Dataset entries

-=-=-

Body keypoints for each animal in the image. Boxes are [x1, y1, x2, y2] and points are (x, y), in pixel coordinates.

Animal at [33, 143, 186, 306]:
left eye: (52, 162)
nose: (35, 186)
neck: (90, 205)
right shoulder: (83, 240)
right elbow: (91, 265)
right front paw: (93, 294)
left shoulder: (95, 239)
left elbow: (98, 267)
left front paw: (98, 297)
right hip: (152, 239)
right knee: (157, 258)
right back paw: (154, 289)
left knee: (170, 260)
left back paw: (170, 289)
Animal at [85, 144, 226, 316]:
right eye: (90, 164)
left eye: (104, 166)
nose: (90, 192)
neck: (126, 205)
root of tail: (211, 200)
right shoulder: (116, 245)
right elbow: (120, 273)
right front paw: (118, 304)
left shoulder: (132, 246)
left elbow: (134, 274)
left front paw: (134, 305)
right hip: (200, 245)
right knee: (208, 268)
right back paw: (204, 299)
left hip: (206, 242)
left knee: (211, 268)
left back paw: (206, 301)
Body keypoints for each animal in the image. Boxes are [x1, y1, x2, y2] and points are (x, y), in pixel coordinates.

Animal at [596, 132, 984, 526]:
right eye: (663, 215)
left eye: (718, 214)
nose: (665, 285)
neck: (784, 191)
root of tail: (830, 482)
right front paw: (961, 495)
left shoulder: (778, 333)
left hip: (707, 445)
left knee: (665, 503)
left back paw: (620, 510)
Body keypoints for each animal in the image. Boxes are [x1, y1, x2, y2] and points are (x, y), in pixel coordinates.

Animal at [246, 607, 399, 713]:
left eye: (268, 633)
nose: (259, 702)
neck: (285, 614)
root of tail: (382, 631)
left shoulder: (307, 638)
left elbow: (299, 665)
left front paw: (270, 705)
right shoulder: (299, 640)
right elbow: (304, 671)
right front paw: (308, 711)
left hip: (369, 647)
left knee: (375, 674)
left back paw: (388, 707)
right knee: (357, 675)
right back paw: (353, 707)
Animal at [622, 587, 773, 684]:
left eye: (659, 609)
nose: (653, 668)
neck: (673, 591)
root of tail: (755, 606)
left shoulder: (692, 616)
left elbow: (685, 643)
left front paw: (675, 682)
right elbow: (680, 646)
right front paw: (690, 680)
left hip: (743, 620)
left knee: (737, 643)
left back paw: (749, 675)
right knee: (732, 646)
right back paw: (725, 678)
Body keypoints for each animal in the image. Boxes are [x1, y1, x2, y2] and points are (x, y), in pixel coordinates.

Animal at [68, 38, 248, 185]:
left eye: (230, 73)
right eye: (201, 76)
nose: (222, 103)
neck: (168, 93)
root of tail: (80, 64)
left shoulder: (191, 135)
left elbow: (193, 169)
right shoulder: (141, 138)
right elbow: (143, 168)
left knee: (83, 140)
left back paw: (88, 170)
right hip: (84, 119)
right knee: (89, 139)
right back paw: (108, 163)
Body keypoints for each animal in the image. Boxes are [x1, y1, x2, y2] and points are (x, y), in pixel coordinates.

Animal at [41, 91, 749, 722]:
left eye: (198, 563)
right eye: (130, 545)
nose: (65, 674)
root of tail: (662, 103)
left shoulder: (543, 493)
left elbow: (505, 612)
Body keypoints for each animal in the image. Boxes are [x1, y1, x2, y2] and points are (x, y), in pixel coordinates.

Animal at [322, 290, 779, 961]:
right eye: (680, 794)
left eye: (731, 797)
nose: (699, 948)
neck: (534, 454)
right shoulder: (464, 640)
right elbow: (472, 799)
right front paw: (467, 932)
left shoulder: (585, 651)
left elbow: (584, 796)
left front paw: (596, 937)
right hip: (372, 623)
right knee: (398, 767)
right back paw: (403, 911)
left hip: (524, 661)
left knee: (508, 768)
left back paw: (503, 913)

-=-=-

— EXERCISE INSTRUCTIONS —
Give back every entry exactly, with nothing left out.

— RESPONSE TO THE EXERCISE —
Body keypoints for each animal in the image. Boxes are [x1, y1, x2, y2] and points are (x, y), in pixel coordinates.

Animal at [33, 143, 186, 306]:
left eye: (52, 162)
nose: (35, 186)
neck: (90, 205)
right shoulder: (83, 240)
right elbow: (91, 265)
right front paw: (93, 294)
left shoulder: (95, 239)
left elbow: (98, 267)
left front paw: (98, 297)
right hip: (152, 239)
right knee: (157, 258)
right back paw: (154, 289)
left knee: (170, 260)
left back paw: (170, 289)
Animal at [85, 144, 226, 316]:
right eye: (90, 164)
left eye: (104, 166)
nose: (90, 192)
neck: (126, 205)
root of tail: (211, 200)
right shoulder: (116, 245)
right elbow: (120, 273)
right front paw: (118, 304)
left shoulder: (132, 246)
left elbow: (134, 274)
left front paw: (134, 305)
right hip: (200, 245)
right knee: (208, 268)
right back paw: (204, 299)
left hip: (206, 242)
left knee: (211, 268)
left back paw: (206, 301)
Body keypoints for each animal in the image. Boxes are [x1, y1, x2, y2] and points are (x, y), in pixel coordinates.

Animal at [596, 132, 984, 526]:
right eye: (663, 215)
left eye: (718, 214)
nose: (665, 285)
neck: (784, 191)
root of tail: (830, 482)
right front paw: (961, 495)
left shoulder: (778, 333)
left hip: (707, 445)
left knee: (665, 503)
left back paw: (620, 510)
Body keypoints for each animal in the image. Boxes are [x1, y1, x2, y2] and points are (x, y), in pixel coordinates.

Animal at [246, 607, 399, 713]:
left eye: (268, 633)
nose: (259, 702)
neck: (285, 614)
root of tail: (382, 631)
left shoulder: (307, 638)
left elbow: (299, 665)
left front paw: (270, 705)
right shoulder: (299, 640)
right elbow: (304, 671)
right front paw: (308, 711)
left hip: (369, 647)
left knee: (375, 674)
left back paw: (388, 707)
right knee: (357, 675)
right back paw: (353, 707)
Animal at [622, 587, 773, 684]:
left eye: (659, 609)
nose: (653, 668)
neck: (673, 591)
root of tail: (755, 606)
left shoulder: (692, 616)
left elbow: (685, 643)
left front paw: (675, 682)
right elbow: (680, 646)
right front paw: (690, 680)
left hip: (743, 620)
left knee: (737, 643)
left back paw: (749, 675)
right knee: (732, 646)
right back paw: (725, 678)
Body keypoints for each animal in the image. Boxes are [x1, y1, x2, y2] and points are (x, y), in pixel coordinates.

Animal at [68, 38, 248, 185]:
left eye: (230, 73)
right eye: (201, 76)
nose: (222, 103)
neck: (168, 93)
root of tail: (80, 64)
left shoulder: (191, 135)
left elbow: (193, 169)
right shoulder: (141, 138)
right elbow: (143, 168)
left knee: (83, 140)
left back paw: (88, 170)
right hip: (84, 119)
right knee: (89, 139)
right back paw: (108, 163)
Body keypoints for each animal in the image. Boxes are [x1, y1, x2, y2] and points are (x, y), in pixel coordinates.

Animal at [41, 91, 749, 722]:
left eye: (198, 563)
right eye: (130, 545)
nose: (65, 674)
root of tail: (662, 103)
left shoulder: (543, 493)
left elbow: (505, 612)
Body keypoints for each animal in the image. Boxes are [x1, y1, x2, y2] and points are (x, y), in pixel coordinates.

Animal at [322, 290, 779, 961]:
right eye: (680, 794)
left eye: (731, 797)
nose: (699, 948)
neck: (534, 454)
right shoulder: (464, 640)
right elbow: (472, 799)
right front paw: (467, 932)
left shoulder: (585, 651)
left elbow: (584, 796)
left front paw: (596, 937)
right hip: (372, 623)
right knee: (398, 767)
right back paw: (403, 911)
left hip: (524, 661)
left knee: (508, 768)
left back paw: (503, 913)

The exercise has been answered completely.